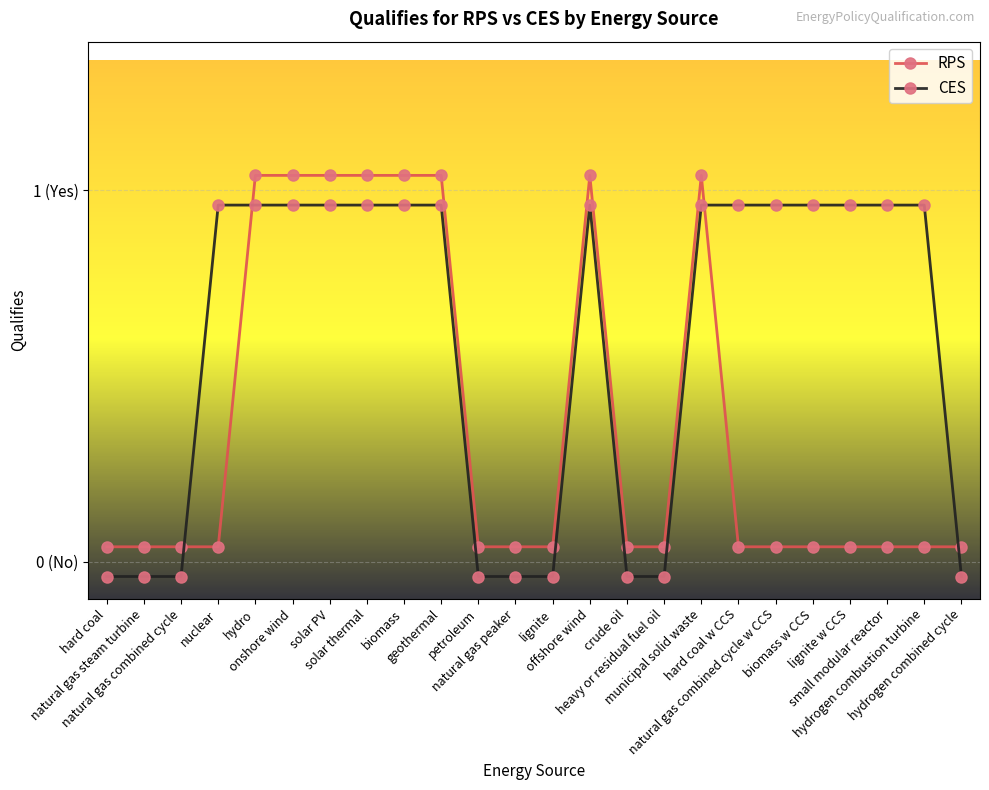

Which series has the largest total across all categories?

CES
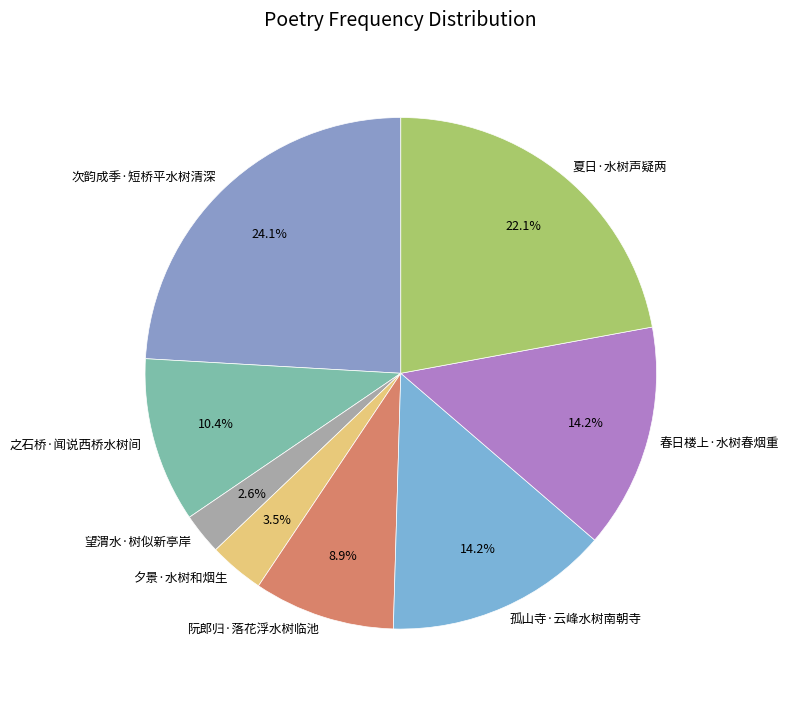

How many segments does this pie chart have?

8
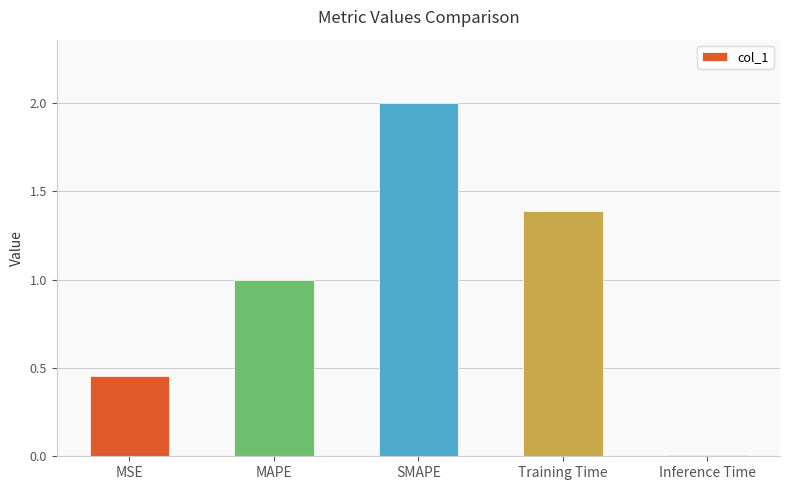

What is the sum of all values?

4.8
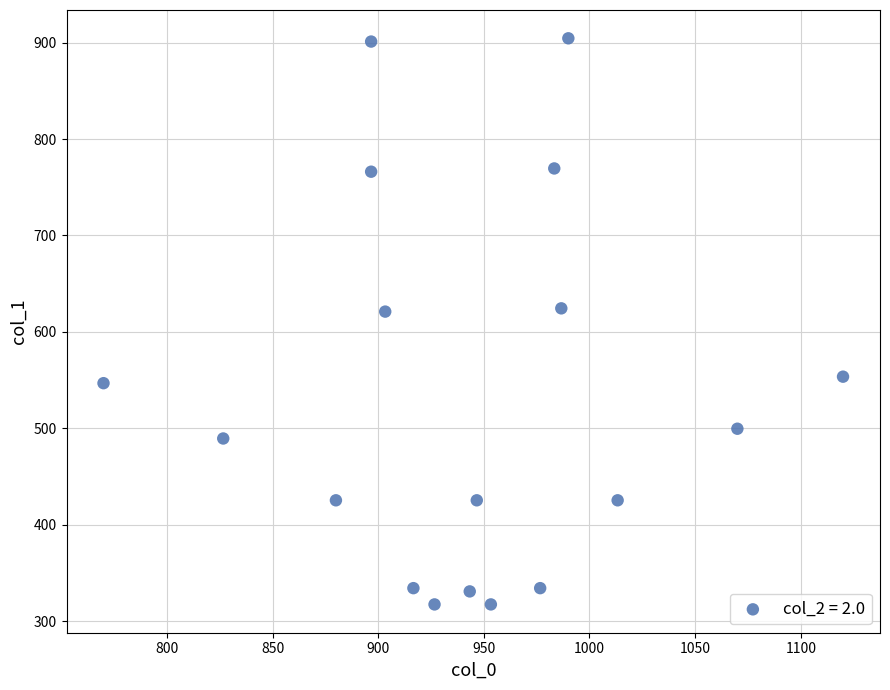

What is the range of X values (max minus min)?

350.0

● **Instruction**: Arrange every line of the data above into a numbered list, leaving out blank lines and the pictures.

● **Answer for this exercise**:
1. Which series has the largest total across all categories?
2. CES
3. How many segments does this pie chart have?
4. 8
5. What is the sum of all values?
6. 4.8
7. What is the range of X values (max minus min)?
8. 350.0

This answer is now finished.